* Work to complete *
Leaving out the pictures, retype the lines from the beginning of the listing through the line containing "5 | 100 | 3".
*** Begin section ***
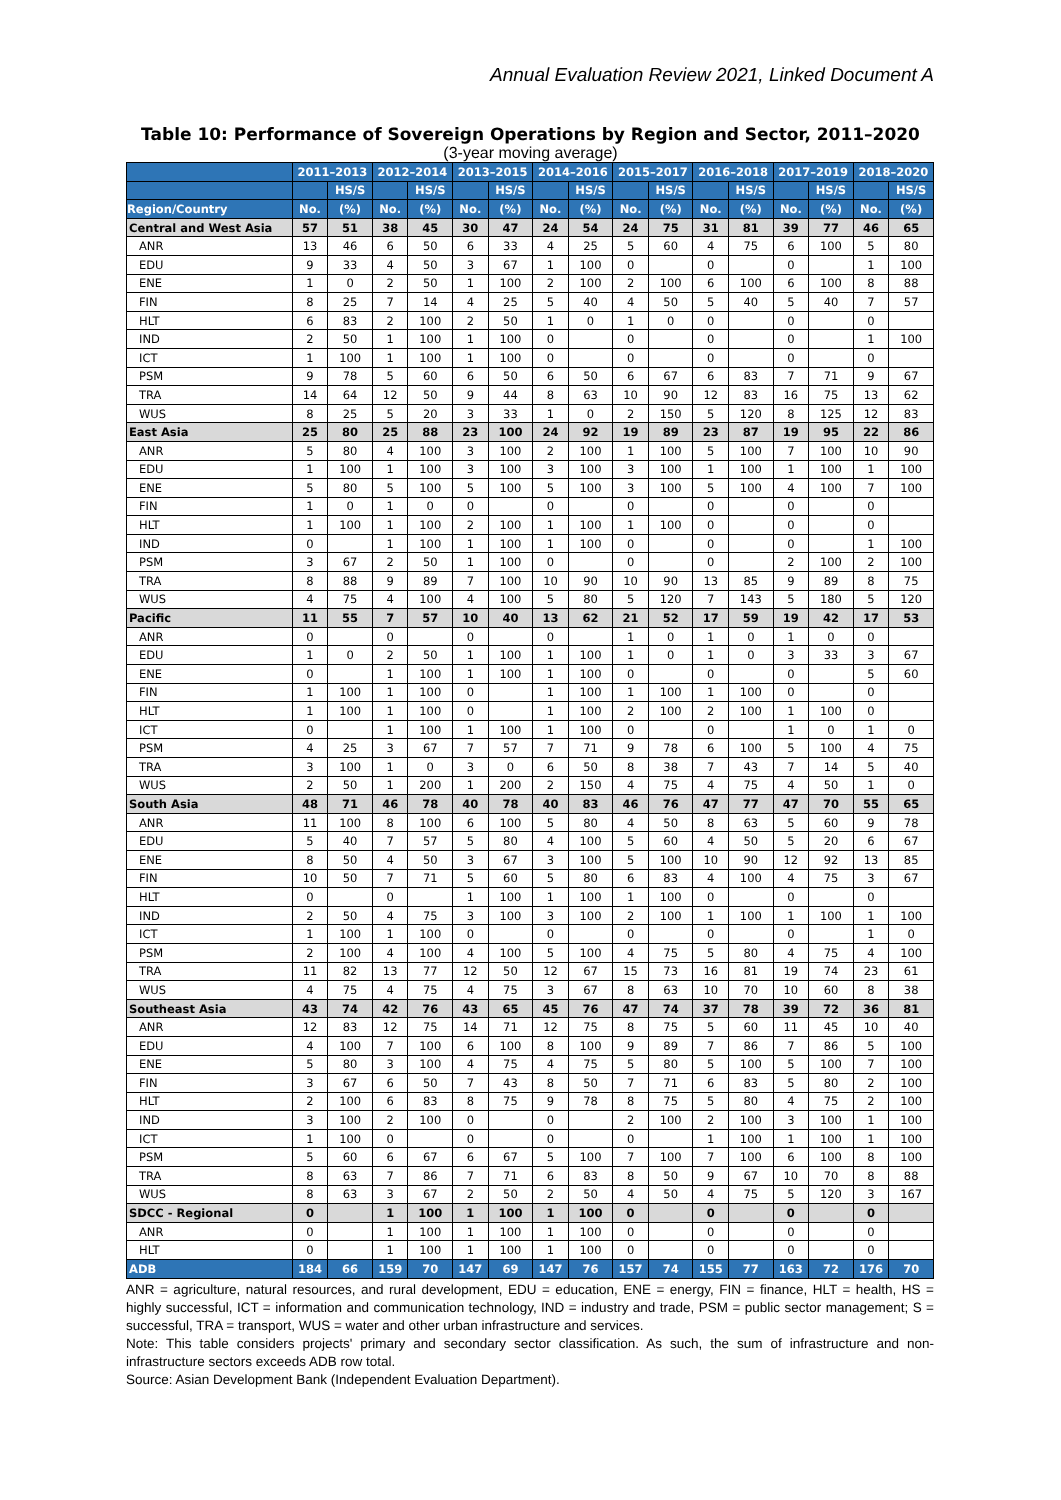Annual Evaluation Review 2021, Linked Document A
Table 10: Performance of Sovereign Operations by Region and Sector, 2011–2020
(3-year moving average)
| | 2011–2013 | | 2012–2014 | | 2013–2015 | | 2014–2016 | | 2015–2017 | | 2016–2018 | | 2017–2019 | | 2018–2020 | |
| --- | --- | --- | --- | --- | --- | --- | --- | --- | --- | --- | --- | --- | --- | --- | --- | --- |
| | | HS/S | | HS/S | | HS/S | | HS/S | | HS/S | | HS/S | | HS/S | | HS/S |
| Region/Country | No. | (%) | No. | (%) | No. | (%) | No. | (%) | No. | (%) | No. | (%) | No. | (%) | No. | (%) |
| Central and West Asia | 57 | 51 | 38 | 45 | 30 | 47 | 24 | 54 | 24 | 75 | 31 | 81 | 39 | 77 | 46 | 65 |
| ANR | 13 | 46 | 6 | 50 | 6 | 33 | 4 | 25 | 5 | 60 | 4 | 75 | 6 | 100 | 5 | 80 |
| EDU | 9 | 33 | 4 | 50 | 3 | 67 | 1 | 100 | 0 | | 0 | | 0 | | 1 | 100 |
| ENE | 1 | 0 | 2 | 50 | 1 | 100 | 2 | 100 | 2 | 100 | 6 | 100 | 6 | 100 | 8 | 88 |
| FIN | 8 | 25 | 7 | 14 | 4 | 25 | 5 | 40 | 4 | 50 | 5 | 40 | 5 | 40 | 7 | 57 |
| HLT | 6 | 83 | 2 | 100 | 2 | 50 | 1 | 0 | 1 | 0 | 0 | | 0 | | 0 | |
| IND | 2 | 50 | 1 | 100 | 1 | 100 | 0 | | 0 | | 0 | | 0 | | 1 | 100 |
| ICT | 1 | 100 | 1 | 100 | 1 | 100 | 0 | | 0 | | 0 | | 0 | | 0 | |
| PSM | 9 | 78 | 5 | 60 | 6 | 50 | 6 | 50 | 6 | 67 | 6 | 83 | 7 | 71 | 9 | 67 |
| TRA | 14 | 64 | 12 | 50 | 9 | 44 | 8 | 63 | 10 | 90 | 12 | 83 | 16 | 75 | 13 | 62 |
| WUS | 8 | 25 | 5 | 20 | 3 | 33 | 1 | 0 | 2 | 150 | 5 | 120 | 8 | 125 | 12 | 83 |
| East Asia | 25 | 80 | 25 | 88 | 23 | 100 | 24 | 92 | 19 | 89 | 23 | 87 | 19 | 95 | 22 | 86 |
| ANR | 5 | 80 | 4 | 100 | 3 | 100 | 2 | 100 | 1 | 100 | 5 | 100 | 7 | 100 | 10 | 90 |
| EDU | 1 | 100 | 1 | 100 | 3 | 100 | 3 | 100 | 3 | 100 | 1 | 100 | 1 | 100 | 1 | 100 |
| ENE | 5 | 80 | 5 | 100 | 5 | 100 | 5 | 100 | 3 | 100 | 5 | 100 | 4 | 100 | 7 | 100 |
| FIN | 1 | 0 | 1 | 0 | 0 | | 0 | | 0 | | 0 | | 0 | | 0 | |
| HLT | 1 | 100 | 1 | 100 | 2 | 100 | 1 | 100 | 1 | 100 | 0 | | 0 | | 0 | |
| IND | 0 | | 1 | 100 | 1 | 100 | 1 | 100 | 0 | | 0 | | 0 | | 1 | 100 |
| PSM | 3 | 67 | 2 | 50 | 1 | 100 | 0 | | 0 | | 0 | | 2 | 100 | 2 | 100 |
| TRA | 8 | 88 | 9 | 89 | 7 | 100 | 10 | 90 | 10 | 90 | 13 | 85 | 9 | 89 | 8 | 75 |
| WUS | 4 | 75 | 4 | 100 | 4 | 100 | 5 | 80 | 5 | 120 | 7 | 143 | 5 | 180 | 5 | 120 |
| Pacific | 11 | 55 | 7 | 57 | 10 | 40 | 13 | 62 | 21 | 52 | 17 | 59 | 19 | 42 | 17 | 53 |
| ANR | 0 | | 0 | | 0 | | 0 | | 1 | 0 | 1 | 0 | 1 | 0 | 0 | |
| EDU | 1 | 0 | 2 | 50 | 1 | 100 | 1 | 100 | 1 | 0 | 1 | 0 | 3 | 33 | 3 | 67 |
| ENE | 0 | | 1 | 100 | 1 | 100 | 1 | 100 | 0 | | 0 | | 0 | | 5 | 60 |
| FIN | 1 | 100 | 1 | 100 | 0 | | 1 | 100 | 1 | 100 | 1 | 100 | 0 | | 0 | |
| HLT | 1 | 100 | 1 | 100 | 0 | | 1 | 100 | 2 | 100 | 2 | 100 | 1 | 100 | 0 | |
| ICT | 0 | | 1 | 100 | 1 | 100 | 1 | 100 | 0 | | 0 | | 1 | 0 | 1 | 0 |
| PSM | 4 | 25 | 3 | 67 | 7 | 57 | 7 | 71 | 9 | 78 | 6 | 100 | 5 | 100 | 4 | 75 |
| TRA | 3 | 100 | 1 | 0 | 3 | 0 | 6 | 50 | 8 | 38 | 7 | 43 | 7 | 14 | 5 | 40 |
| WUS | 2 | 50 | 1 | 200 | 1 | 200 | 2 | 150 | 4 | 75 | 4 | 75 | 4 | 50 | 1 | 0 |
| South Asia | 48 | 71 | 46 | 78 | 40 | 78 | 40 | 83 | 46 | 76 | 47 | 77 | 47 | 70 | 55 | 65 |
| ANR | 11 | 100 | 8 | 100 | 6 | 100 | 5 | 80 | 4 | 50 | 8 | 63 | 5 | 60 | 9 | 78 |
| EDU | 5 | 40 | 7 | 57 | 5 | 80 | 4 | 100 | 5 | 60 | 4 | 50 | 5 | 20 | 6 | 67 |
| ENE | 8 | 50 | 4 | 50 | 3 | 67 | 3 | 100 | 5 | 100 | 10 | 90 | 12 | 92 | 13 | 85 |
| FIN | 10 | 50 | 7 | 71 | 5 | 60 | 5 | 80 | 6 | 83 | 4 | 100 | 4 | 75 | 3 | 67 |
| HLT | 0 | | 0 | | 1 | 100 | 1 | 100 | 1 | 100 | 0 | | 0 | | 0 | |
| IND | 2 | 50 | 4 | 75 | 3 | 100 | 3 | 100 | 2 | 100 | 1 | 100 | 1 | 100 | 1 | 100 |
| ICT | 1 | 100 | 1 | 100 | 0 | | 0 | | 0 | | 0 | | 0 | | 1 | 0 |
| PSM | 2 | 100 | 4 | 100 | 4 | 100 | 5 | 100 | 4 | 75 | 5 | 80 | 4 | 75 | 4 | 100 |
| TRA | 11 | 82 | 13 | 77 | 12 | 50 | 12 | 67 | 15 | 73 | 16 | 81 | 19 | 74 | 23 | 61 |
| WUS | 4 | 75 | 4 | 75 | 4 | 75 | 3 | 67 | 8 | 63 | 10 | 70 | 10 | 60 | 8 | 38 |
| Southeast Asia | 43 | 74 | 42 | 76 | 43 | 65 | 45 | 76 | 47 | 74 | 37 | 78 | 39 | 72 | 36 | 81 |
| ANR | 12 | 83 | 12 | 75 | 14 | 71 | 12 | 75 | 8 | 75 | 5 | 60 | 11 | 45 | 10 | 40 |
| EDU | 4 | 100 | 7 | 100 | 6 | 100 | 8 | 100 | 9 | 89 | 7 | 86 | 7 | 86 | 5 | 100 |
| ENE | 5 | 80 | 3 | 100 | 4 | 75 | 4 | 75 | 5 | 80 | 5 | 100 | 5 | 100 | 7 | 100 |
| FIN | 3 | 67 | 6 | 50 | 7 | 43 | 8 | 50 | 7 | 71 | 6 | 83 | 5 | 80 | 2 | 100 |
| HLT | 2 | 100 | 6 | 83 | 8 | 75 | 9 | 78 | 8 | 75 | 5 | 80 | 4 | 75 | 2 | 100 |
| IND | 3 | 100 | 2 | 100 | 0 | | 0 | | 2 | 100 | 2 | 100 | 3 | 100 | 1 | 100 |
| ICT | 1 | 100 | 0 | | 0 | | 0 | | 0 | | 1 | 100 | 1 | 100 | 1 | 100 |
| PSM | 5 | 60 | 6 | 67 | 6 | 67 | 5 | 100 | 7 | 100 | 7 | 100 | 6 | 100 | 8 | 100 |
| TRA | 8 | 63 | 7 | 86 | 7 | 71 | 6 | 83 | 8 | 50 | 9 | 67 | 10 | 70 | 8 | 88 |
| WUS | 8 | 63 | 3 | 67 | 2 | 50 | 2 | 50 | 4 | 50 | 4 | 75 | 5 | 120 | 3 | 167 |
| SDCC - Regional | 0 | | 1 | 100 | 1 | 100 | 1 | 100 | 0 | | 0 | | 0 | | 0 | |
| ANR | 0 | | 1 | 100 | 1 | 100 | 1 | 100 | 0 | | 0 | | 0 | | 0 | |
| HLT | 0 | | 1 | 100 | 1 | 100 | 1 | 100 | 0 | | 0 | | 0 | | 0 | |
| ADB | 184 | 66 | 159 | 70 | 147 | 69 | 147 | 76 | 157 | 74 | 155 | 77 | 163 | 72 | 176 | 70 |
ANR = agriculture, natural resources, and rural development, EDU = education, ENE = energy, FIN = finance, HLT = health, HS = highly successful, ICT = information and communication technology, IND = industry and trade, PSM = public sector management; S = successful, TRA = transport, WUS = water and other urban infrastructure and services.
Note: This table considers projects' primary and secondary sector classification. As such, the sum of infrastructure and non-infrastructure sectors exceeds ADB row total.
Source: Asian Development Bank (Independent Evaluation Department).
*** End section ***
* Answer section *
Annual Evaluation Review 2021, Linked Document A
Table 10: Performance of Sovereign Operations by Region and Sector, 2011–2020
(3-year moving average)
| | 2011–2013 | | 2012–2014 | | 2013–2015 | | 2014–2016 | | 2015–2017 | | 2016–2018 | | 2017–2019 | | 2018–2020 | |
| --- | --- | --- | --- | --- | --- | --- | --- | --- | --- | --- | --- | --- | --- | --- | --- | --- |
| | | HS/S | | HS/S | | HS/S | | HS/S | | HS/S | | HS/S | | HS/S | | HS/S |
| Region/Country | No. | (%) | No. | (%) | No. | (%) | No. | (%) | No. | (%) | No. | (%) | No. | (%) | No. | (%) |
| Central and West Asia | 57 | 51 | 38 | 45 | 30 | 47 | 24 | 54 | 24 | 75 | 31 | 81 | 39 | 77 | 46 | 65 |
| ANR | 13 | 46 | 6 | 50 | 6 | 33 | 4 | 25 | 5 | 60 | 4 | 75 | 6 | 100 | 5 | 80 |
| EDU | 9 | 33 | 4 | 50 | 3 | 67 | 1 | 100 | 0 | | 0 | | 0 | | 1 | 100 |
| ENE | 1 | 0 | 2 | 50 | 1 | 100 | 2 | 100 | 2 | 100 | 6 | 100 | 6 | 100 | 8 | 88 |
| FIN | 8 | 25 | 7 | 14 | 4 | 25 | 5 | 40 | 4 | 50 | 5 | 40 | 5 | 40 | 7 | 57 |
| HLT | 6 | 83 | 2 | 100 | 2 | 50 | 1 | 0 | 1 | 0 | 0 | | 0 | | 0 | |
| IND | 2 | 50 | 1 | 100 | 1 | 100 | 0 | | 0 | | 0 | | 0 | | 1 | 100 |
| ICT | 1 | 100 | 1 | 100 | 1 | 100 | 0 | | 0 | | 0 | | 0 | | 0 | |
| PSM | 9 | 78 | 5 | 60 | 6 | 50 | 6 | 50 | 6 | 67 | 6 | 83 | 7 | 71 | 9 | 67 |
| TRA | 14 | 64 | 12 | 50 | 9 | 44 | 8 | 63 | 10 | 90 | 12 | 83 | 16 | 75 | 13 | 62 |
| WUS | 8 | 25 | 5 | 20 | 3 | 33 | 1 | 0 | 2 | 150 | 5 | 120 | 8 | 125 | 12 | 83 |
| East Asia | 25 | 80 | 25 | 88 | 23 | 100 | 24 | 92 | 19 | 89 | 23 | 87 | 19 | 95 | 22 | 86 |
| ANR | 5 | 80 | 4 | 100 | 3 | 100 | 2 | 100 | 1 | 100 | 5 | 100 | 7 | 100 | 10 | 90 |
| EDU | 1 | 100 | 1 | 100 | 3 | 100 | 3 | 100 | 3 | 100 | 1 | 100 | 1 | 100 | 1 | 100 |
| ENE | 5 | 80 | 5 | 100 | 5 | 100 | 5 | 100 | 3 | 100 | 5 | 100 | 4 | 100 | 7 | 100 |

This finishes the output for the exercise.